I voted for TT which I have used in the past. I currently have a Clavier Avalanche on my Cougar 4.


----------



## Idaho_Elk_Huntr (Dec 13, 2003)

After all these years I traded my TT for a Ripcord.

I would try a Limb Driver but I dont think I want that long cord on my bow. Not while hunting these rugged mountains anyway.


----------



## shaft-slinger (Jan 11, 2007)

*My favorite rest*

Never ever had vane contact, not even at 319 fps playing around with a 310 gr arrow weight @ 59 lbs. QAD LD my choice (opinion)
Elite Synergy 55# 29 inch draw 
274 fps 390 gr. Goldtip Traditional
292 fps 340 gr. Goldtip Pro Hunters 65 lbs KE
304 fps 320 gr. Cheetah
QAD Rest LD Camo
Trophy Ridge Matrix .019
Alpine Softloc 5 arrow quiver
Scott /Wolf


----------



## kraiza (Jan 13, 2006)

QAD/LD on both of my bows.


----------



## razorjack (Feb 27, 2006)

*Hha*

I use a HHA dropaway.............


----------



## Mink (Oct 23, 2006)

I use a Limb Driver on my X-2 and Luv it!


----------



## chief razor (Apr 29, 2006)

I used a drop zone last year, I did some experamenting with the limb driver and found that even if the control cord fails that i can shoot an arrow out of the rest with reasonable accuraccy. I think ill take a limbdriver to the woods this year.


----------



## swackhamer (May 24, 2005)

TT shakey hunter:darkbeer:


----------



## Big Eazy (Mar 12, 2007)

DMI Expert II on both hunting bows.


----------



## HootOwl81 (Mar 27, 2007)

muzzy is all i will use


----------



## stalk-and-drop (Mar 1, 2007)

Whisker Biscuit.


----------



## sean (May 31, 2003)

whammy and infinity fallaway


----------



## HeadHunter (Jul 2, 2003)

Muzzy Zero Effect. Used it for years and don't see anything on the market that is better. No strings, springs or magnets. Love it. You really should have included it in the survey.


----------



## scottparker (Mar 31, 2006)

I use the QAD Ultra HD for hunting and Limb Driver for target  Very good rest


----------



## txbdyguard (Jan 7, 2007)

*Mathews Convertible HDII*

Mathews Convertible HDII Schaffer GEN II MAT I for sale


----------



## jsasker (May 7, 2003)

I voted for the w.b. but i also have the qad ld.My trust is still in the biscuit over ANYTHING else for hunting--there is nothing to go wrong with it,nothing.:secret:


----------



## outdoorattic (Feb 25, 2006)

kaz away


----------



## TMan51 (Jan 25, 2004)

Plain old NAP 800's on my hunting bows (6), and 3000's on my spot/3D rigs(2).


----------



## intheXring22 (Jul 6, 2005)

Limb driver for everything here.


----------



## 808hunta (Apr 5, 2006)

*None of the above*

Muzzy Zero Effect Next Generation


----------



## rock monkey (Dec 28, 2002)

another 'none of the above'

i use a golden key rover with the horseshoe launchers. i cover the launchers in moleskin/fleece and they are whisper quiet.

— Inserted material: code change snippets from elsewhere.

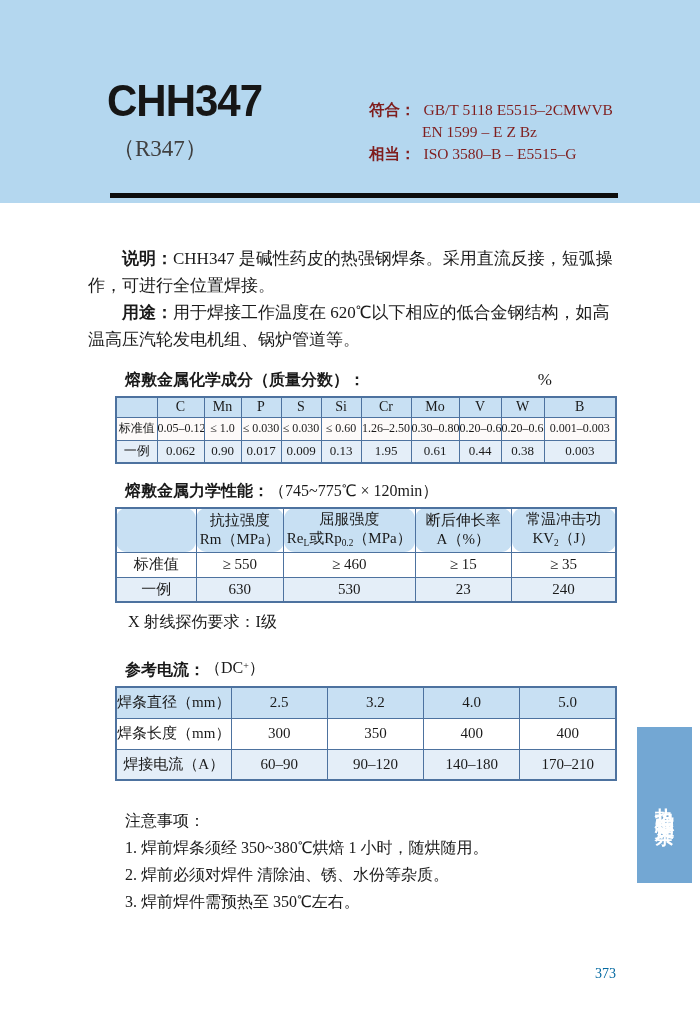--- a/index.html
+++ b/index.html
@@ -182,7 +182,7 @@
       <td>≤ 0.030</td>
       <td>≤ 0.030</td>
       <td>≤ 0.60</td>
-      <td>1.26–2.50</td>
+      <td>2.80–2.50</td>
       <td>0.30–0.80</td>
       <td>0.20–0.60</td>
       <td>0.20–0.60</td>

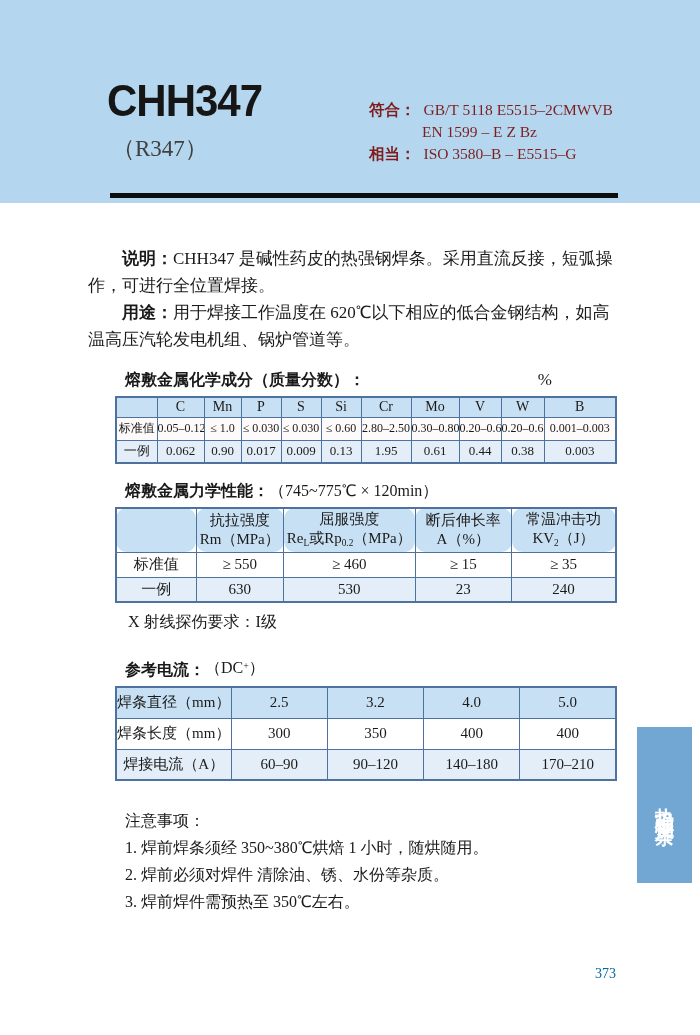--- a/index.html
+++ b/index.html
@@ -58,7 +58,7 @@
     width:465px;
   }
   .sec-title .t-bold { font-family:"Liberation Sans", sans-serif; font-weight:bold; }
-  .sec-title .t-normal { font-size:16px; }
+  .sec-title .t-normal { font-size:12px; }
   .sec-title .unit { margin-left:auto; padding-right:38px; font-size:17px; }
 
   table {

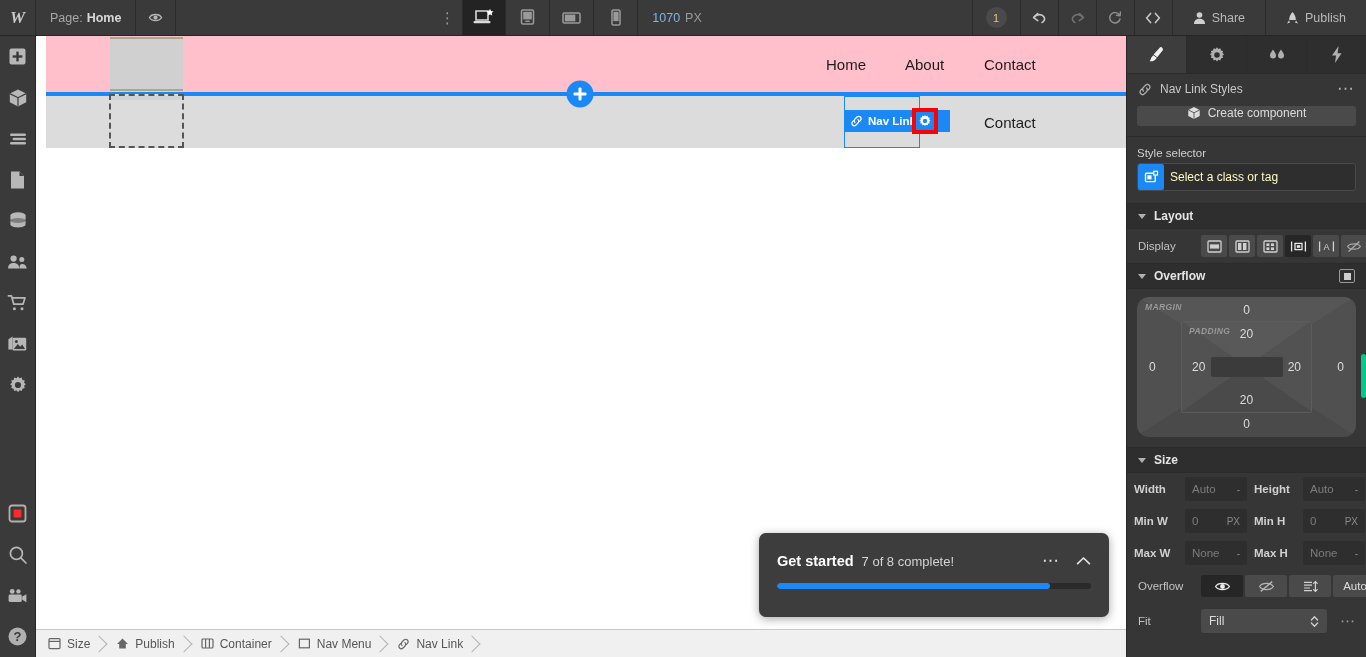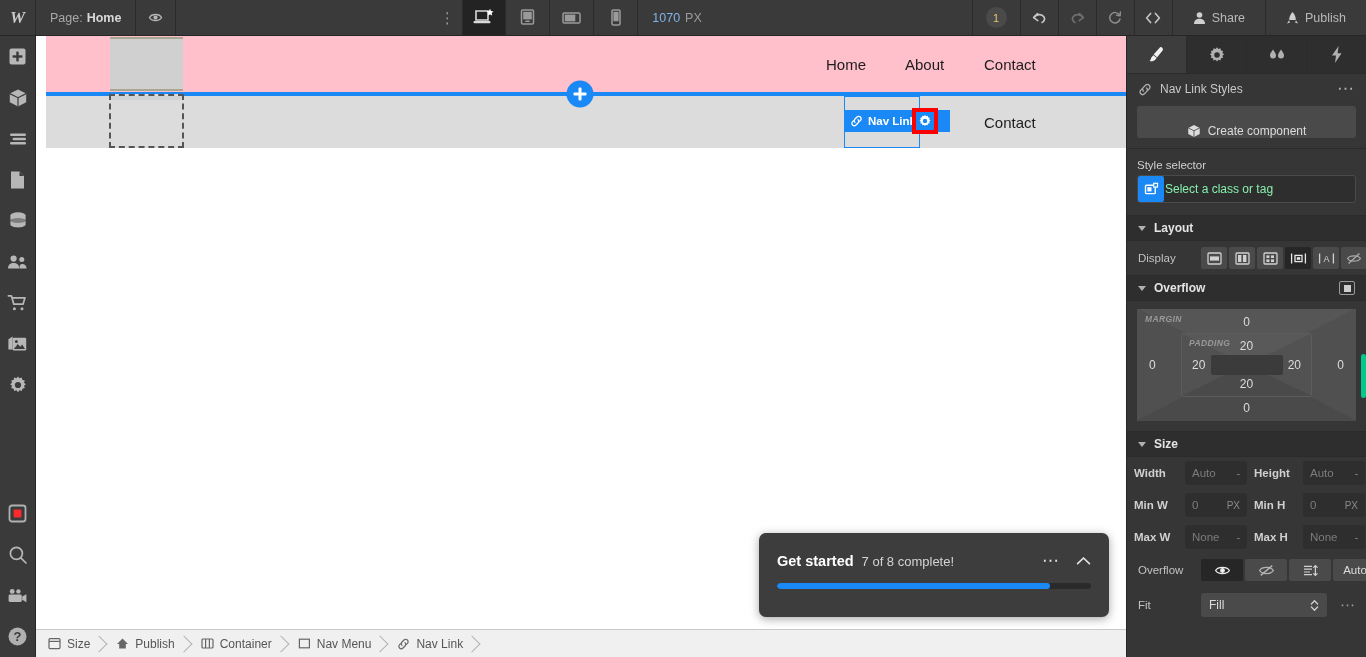--- a/index.html
+++ b/index.html
@@ -218,8 +218,8 @@
   }
   .styles-head .sp { flex: 1; }
   .create-comp {
-    margin: 2px 10px 10px 10px; height: 32px; background: #4a4a4a;
-    border-radius: 3px; display: flex; align-items: flex-end;
+    margin: 2px 10px 10px 10px; height: 20px; background: #4a4a4a;
+    border-radius: 3px; display: flex; align-items: flex-start;
     justify-content: center; gap: 7px; font-size: 12px; color: #dcdcdc;
     cursor: pointer;
   }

i chose the rover because of its extremely rugged design. having my rest not be right at the moment of truth isnt something i want to be thinking of. i think the rover design was one of the better ones GKF had.


----------



## TMan51 (Jan 25, 2004)

I have NAP Quicktune's on all of my setups, 800/1000/3000.

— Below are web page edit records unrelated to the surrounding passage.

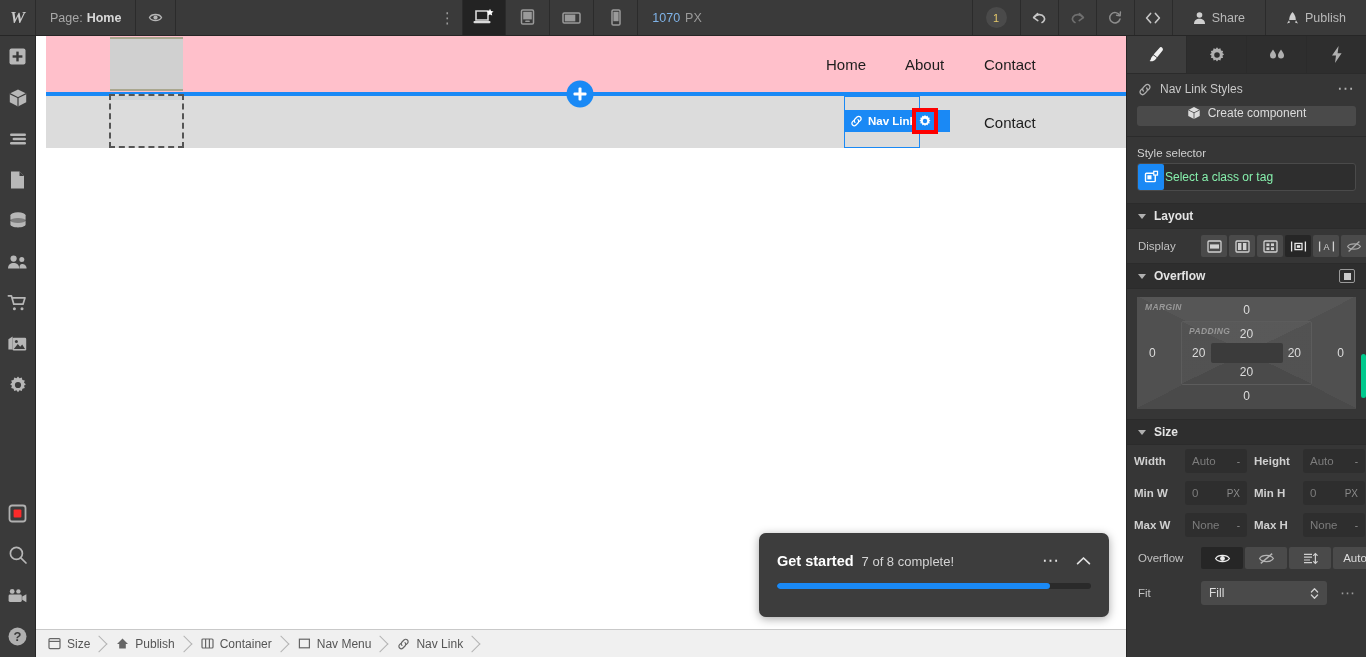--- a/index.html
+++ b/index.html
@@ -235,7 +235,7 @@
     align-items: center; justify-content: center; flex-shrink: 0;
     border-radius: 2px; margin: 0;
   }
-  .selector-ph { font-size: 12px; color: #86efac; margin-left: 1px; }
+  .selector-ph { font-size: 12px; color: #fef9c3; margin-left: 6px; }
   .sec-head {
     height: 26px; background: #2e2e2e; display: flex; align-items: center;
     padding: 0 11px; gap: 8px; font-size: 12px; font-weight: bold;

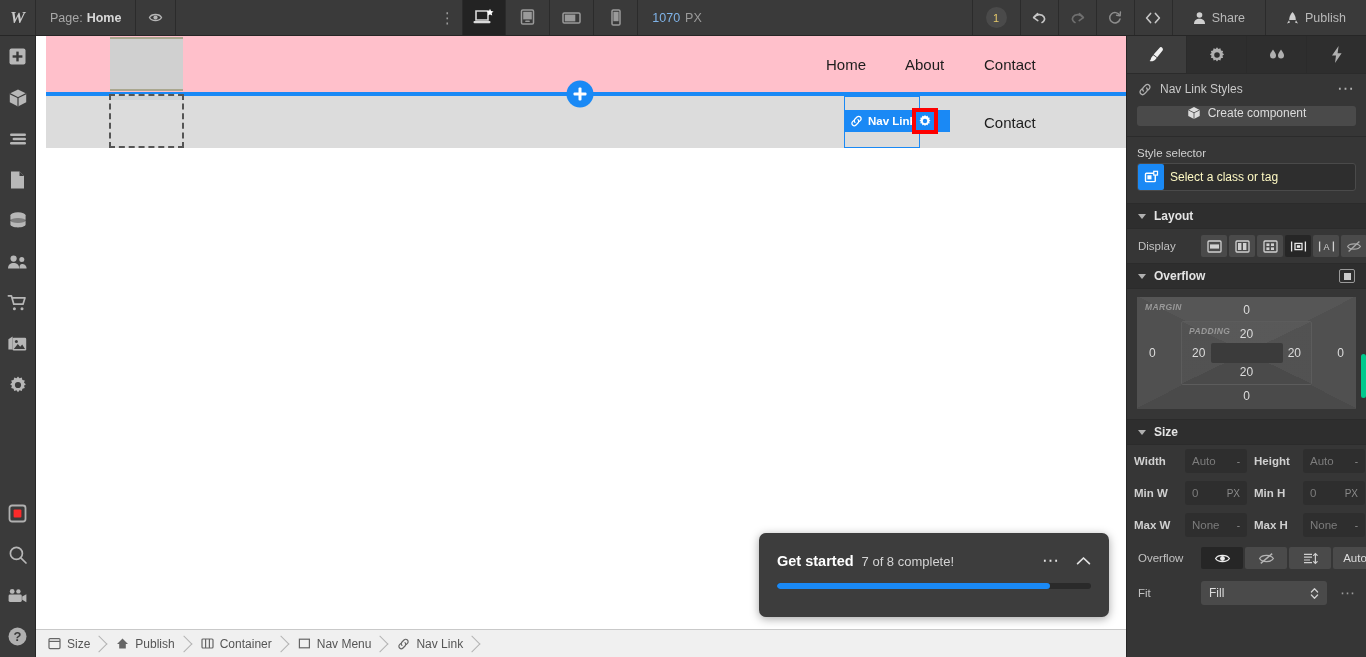--- a/index.html
+++ b/index.html
@@ -262,7 +262,7 @@
   
   .spacing-wrap { padding: 8px 10px 10px 10px; }
   .margin-box {
-    position: relative; height: 112px; background: #4a4a4a; border-radius: 0;
+    position: relative; height: 140px; background: #4a4a4a; border-radius: 12px;
     overflow: hidden;
   }
   .margin-box::before, .margin-box::after {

The 3000's are a spot shooter thing to me, too many screws. The 800 is very simple and rugged, and my favorite for hunting bows. I always add a Dakota Archery arrow holder:

http://www.dakotaarchery.com/arrowholders/index.html

I don't use super fast setups, so a drop away isn't needed for my shooting.


----------



## Ridge Buster (Oct 26, 2006)

TR drop zone on mine


----------